The Porsche LMP2000 (codename Porsche 9R3) is a Le Mans Prototype racing car that was developed between 1998 and 2000, but never raced. One car was built, and it was designed around a modified version of Porsche's 3.5-litre V10 engine that was originally designed for Formula 1 in 1992. The project was canceled before the car was publicly unveiled, leading to various rumors about the reason for its demise.

==Design and development==
In 1998 Porsche designed a Le Mans Prototype for the following season, assigning it the codename 9R3. Porsche noted that "new regulations for Le Mans will give open sports cars a greater potential than a GT for an overall win" at Le Mans. The chassis was designed by Norbert Singer. It was initially to use a modified version of the turbocharged flat-six engine found in the Porsche 911 road car, but that engine was considered to be overweight and underpowered, as well as requiring extra cooling.

In November 1998, Porsche opted against building the car for 1999, announcing that they would return to Le Mans in 2000. Porsche instead redeveloped the 3.5-litre V10 engine that was originally developed in 1992 for Formula One team Footwork Arrows. The 3.5-litre V10 engine was redesigned to be 5.5-litres in capacity, and the pneumatic valve springs were removed, as the air restrictors mandated under LMP regulations made them redundant. The chassis was unaltered apart from suspension geometry for newer tires and the engine mountings to accommodate the new engine.

=== Cancellation ===
In May 1999 the project was halted by the Porsche board, but the chassis was allowed to be completed. A two-day private test at Weissach took place in November 1999, with the car driven by Allan McNish and Bob Wollek, who reportedly gave positive feedback. The car was then placed in storage. Despite photographs of the car at the test being leaked to the media, Porsche denied knowledge of the existence of the car.

Rumours subsequently circulated about the cancellation of the project. These included an agreement between Porsche CEO Wendelin Wiedeking and Volkswagen Group chairman Ferdinand Piëch to co-operate on a new SUV project (which became the Porsche Cayenne and Volkswagen Touareg). The agreement allegedly included Porsche withdrawing from Le Mans competition, avoiding a competition with its Audi R8 stablemate that later won the 2000 24 Hours of Le Mans. Others noted insufficient competition after the withdrawal of BMW, Toyota, Nissan and Mercedes-Benz.

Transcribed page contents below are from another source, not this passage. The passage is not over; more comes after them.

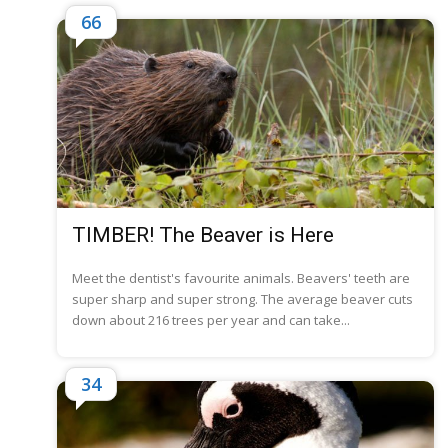
66
TIMBER! The Beaver is Here
Meet the dentist's favourite animals. Beavers' teeth are
super sharp and super strong. The average beaver cuts
down about 216 trees per year and can take...
34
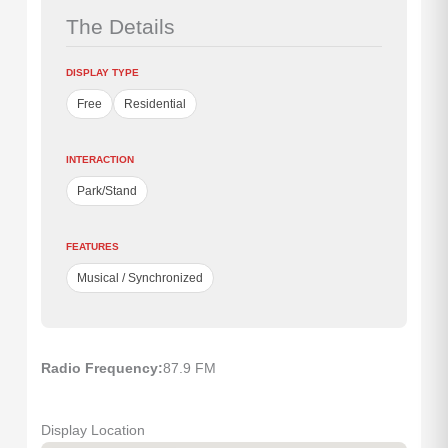
The Details
DISPLAY TYPE
Free
Residential
INTERACTION
Park/Stand
FEATURES
Musical / Synchronized
Radio Frequency:
87.9 FM
Display Location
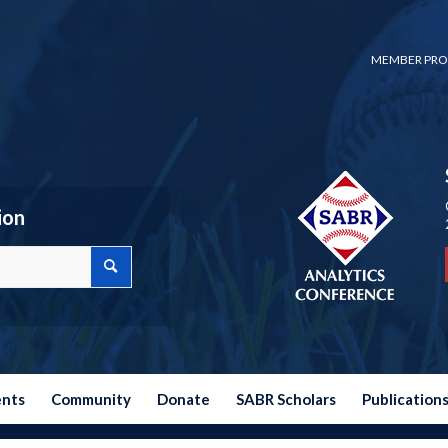
MEMBER PRO
ion
ents
Community
Donate
SABR Scholars
Publication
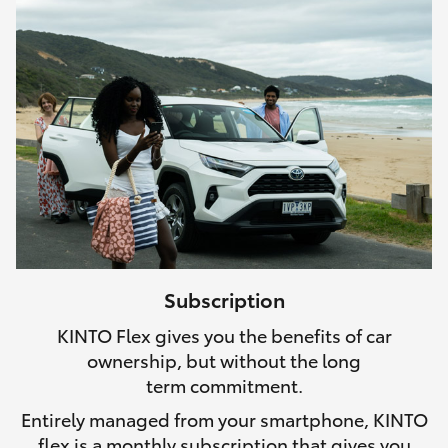
Subscription
KINTO Flex gives you the benefits of car
ownership, but without the long
term commitment.
Entirely managed from your smartphone, KINTO
flex is a monthly subscription that gives you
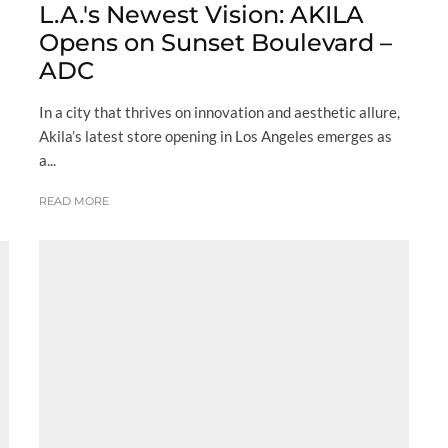
L.A.'s Newest Vision: AKILA
Opens on Sunset Boulevard –
ADC
In a city that thrives on innovation and aesthetic allure,
Akila’s latest store opening in Los Angeles emerges as
a...
READ MORE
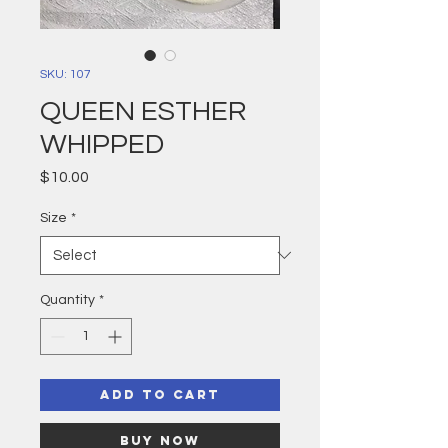
SKU: 107
QUEEN ESTHER
WHIPPED
Price
$10.00
Size
*
Quantity
*
Add to Cart
Buy Now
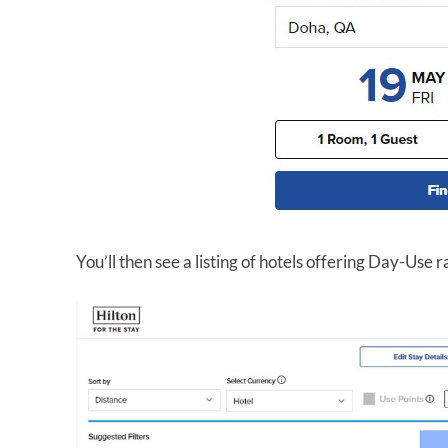
You’ll then see a listing of hotels offering Day-Use r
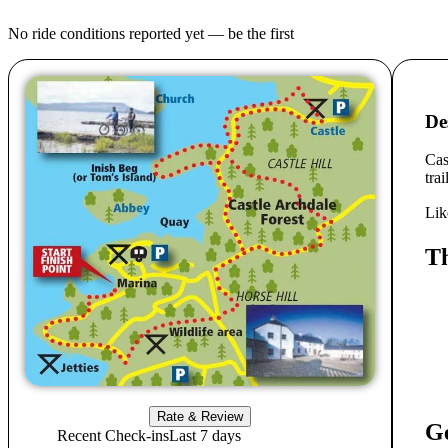
No ride conditions reported yet — be the first
De
Cas
tra
Lik
Th
Rate & Review
Ge
Recent Check-ins
Last 7 days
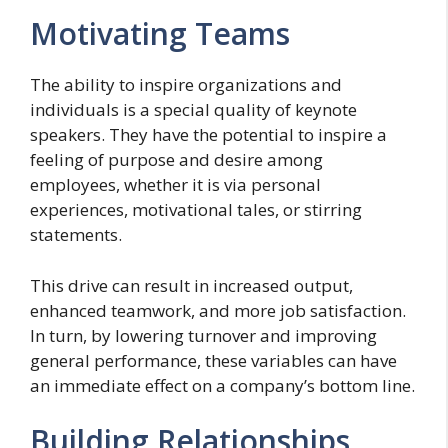
Motivating Teams
The ability to inspire organizations and
individuals is a special quality of keynote
speakers. They have the potential to inspire a
feeling of purpose and desire among
employees, whether it is via personal
experiences, motivational tales, or stirring
statements.
This drive can result in increased output,
enhanced teamwork, and more job satisfaction.
In turn, by lowering turnover and improving
general performance, these variables can have
an immediate effect on a company’s bottom line.
Building Relationships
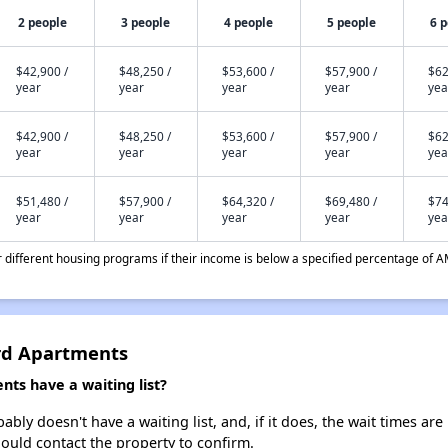
2 people
3 people
4 people
5 people
6 
$42,900 /
$48,250 /
$53,600 /
$57,900 /
$62
year
year
year
year
yea
$42,900 /
$48,250 /
$53,600 /
$57,900 /
$62
year
year
year
year
yea
$51,480 /
$57,900 /
$64,320 /
$69,480 /
$74
year
year
year
year
yea
different housing programs if their income is below a specified percentage of A
ard Apartments
ts have a waiting list?
ly doesn't have a waiting list, and, if it does, the wait times are
should contact the property to confirm.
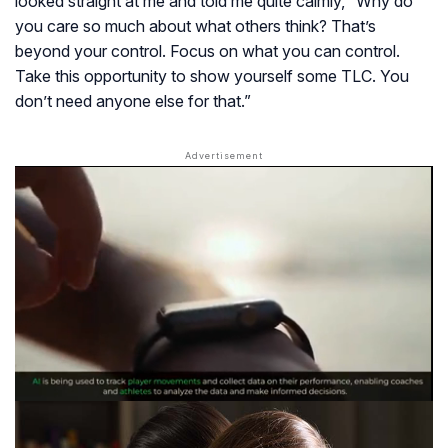
looked straight at me and told me quite calmly,
“Why do
you care so much about what others think? That’s
beyond your control. Focus on what you can control.
Take this opportunity to show yourself some TLC. You
don’t need anyone else for that.”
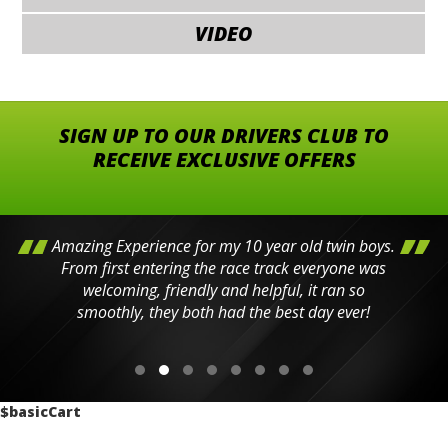
VIDEO
SIGN UP TO OUR DRIVERS CLUB TO
RECEIVE EXCLUSIVE OFFERS
Amazing Experience for my 10 year old twin boys.
From first entering the race track everyone was
welcoming, friendly and helpful, it ran so
smoothly, they both had the best day ever!
$basicCart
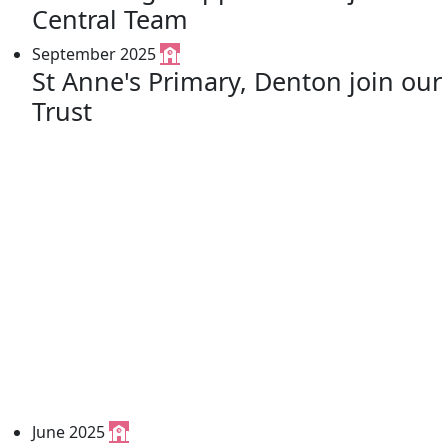
Central Team
September 2025
St Anne's Primary, Denton join our
Trust
June 2025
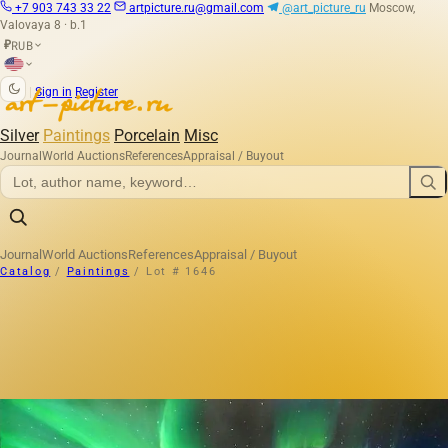
+7 903 743 33 22
artpicture.ru@gmail.com
@art_picture_ru
Moscow,
Valovaya 8 · b.1
RUB
₽
|
Sign in
Register
Silver
Paintings
Porcelain
Misc
Journal
World Auctions
References
Appraisal / Buyout
Journal
World Auctions
References
Appraisal / Buyout
Catalog
/
Paintings
/
Lot # 1646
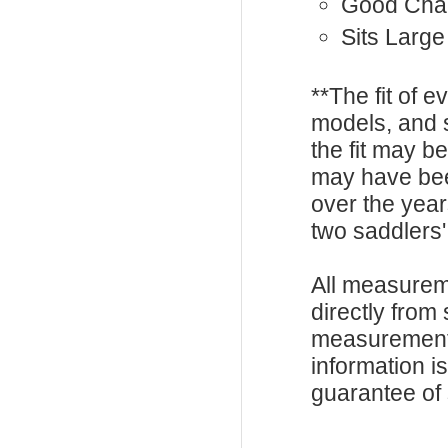
Good Cha
Sits Large
**The fit of 
models, and 
the fit may b
may have be
over the year
two saddlers'
All measurem
directly from
measurements
information i
guarantee of s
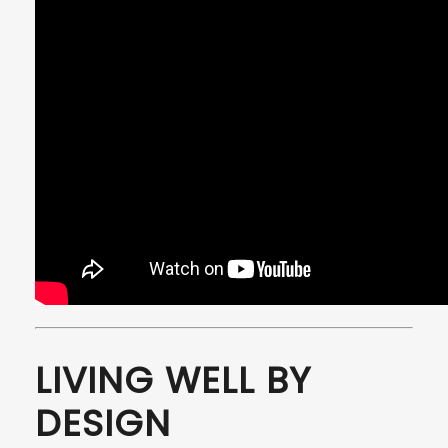
LIVING WELL BY
DESIGN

Some have noted that the cancellation of the LMP 2000 was positive for Porsche in the long run, given the profit margins and market share from building SUVs. Porsche sales have risen from around 50,000 a year in 2002, to over 300,000 in 2022 – with nearly 190,000 being SUVs.

Following the shutdown of the project, engineers were subsequently diverted to the Porsche Cayenne SUV project. The Porsche V10 engine from the car was used in the Porsche Carrera GT concept car and was retuned for the production version.

In July 2018, the car was exhibited in public for the first time at the Goodwood Festival of Speed, as part of the 70th anniversary celebrations of Porsche. In 2024, Porsche Museum restored the car to working order to celebrate 25 years. A rollout for the car took place in October 2024, once again driven by Allan McNish.